Tuesday, 24 August 2010

Does Cloud Computing Change Service Monitoring?

In these days when everybody is talking about Cloud Computing - and many vendors are changing their data sheets to say that the outsourcing services they provide are "cloud based" - many companies are asking themselves what the advent of Cloud Computing will mean for their investment in monitoring of the IT services that (somehow, sometime) will move to the Cloud.

The answer - as is often the case with any shifting paradigm - is: That depends. It depends on what type of monitoring you are doing today (and want to do tomorrow), and what type of Cloud Computing you will want to utilize.

Generally speaking, monitoring that is agent-less, and based on open/standard protocols will quite probably still work with few or no changes. E. g. monitoring web applications through "virtual users" is the same whichever technology or vendor actually hosts the application server.
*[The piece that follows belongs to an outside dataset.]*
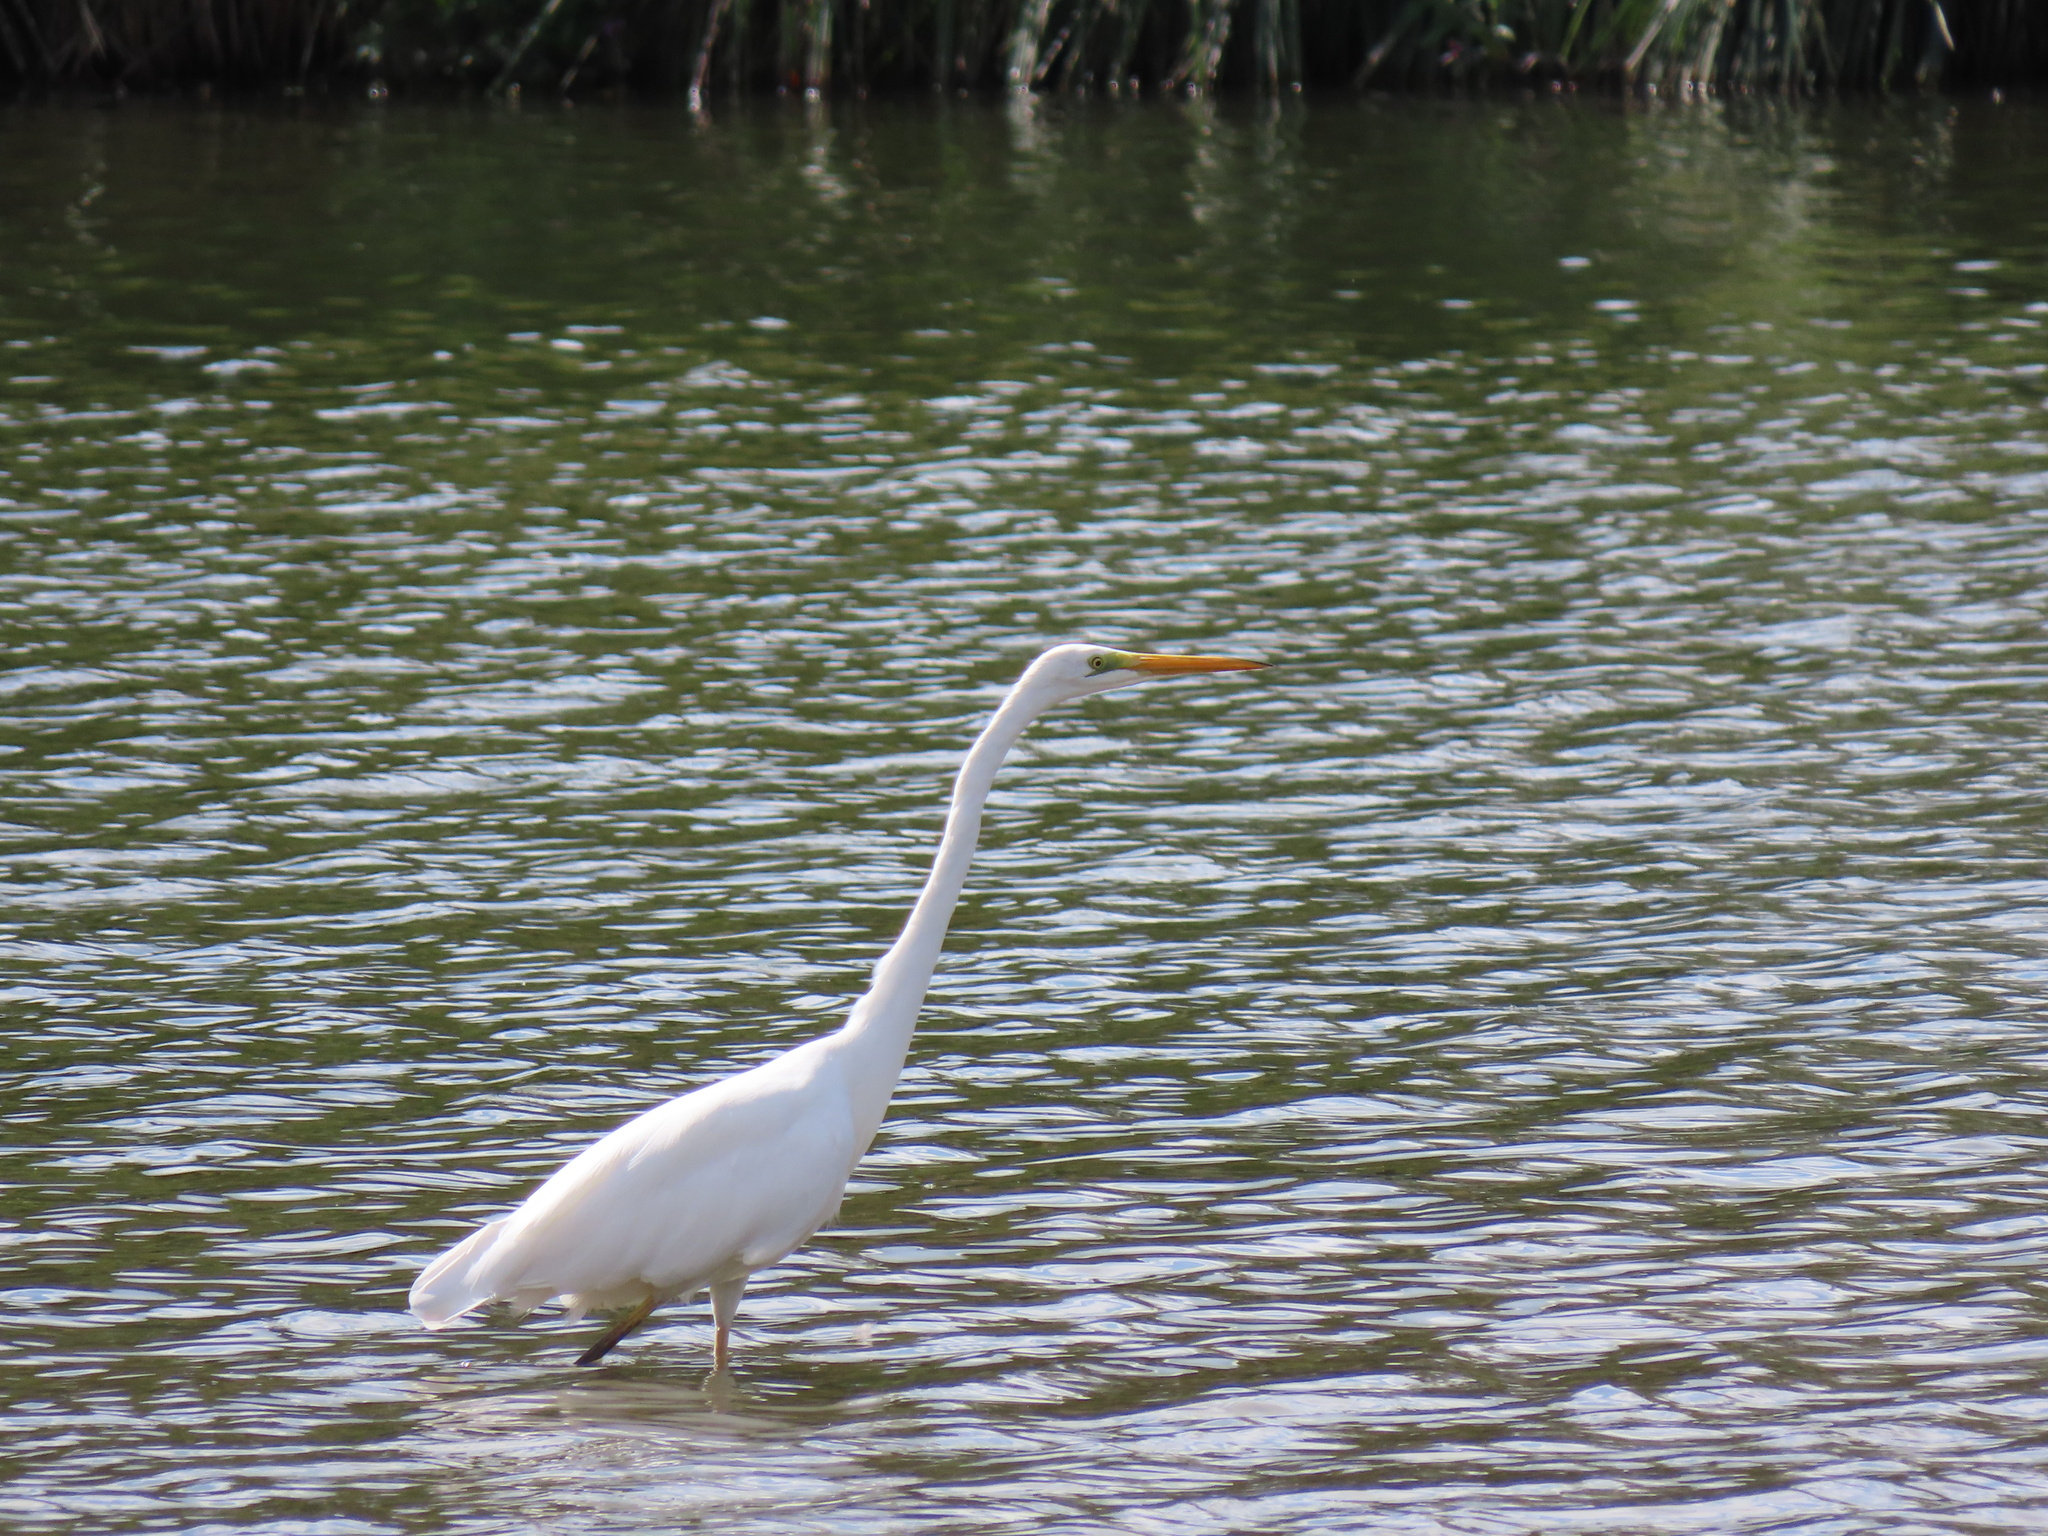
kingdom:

Agent-based monitoring is subject to possible change to a greater degree, depending on the type of Cloud Computing being used:
For Infrastructure as a Service (i.e. the customer has access to the server, and provides the OS and application) or Platform as a Service (the customer has access to the OS and provides the application) agent deployment is more or less the same as with servers that are based in your own data center: It is up to the customer whether he wants to use an agent or not, but there may be restrictions on protocols and connections betweenm the agentinstrumented server and the management server run by the customer.
For Software as a Service (where the customer uses software provided by the vendor) agent-based monitoring is generally not possible, except in situations where the vendor will allow the customer some level of access to agents installed, maintained som operated by the vendor. But this is more likely in "traditional outsourcing", rather than in Cloud Computing.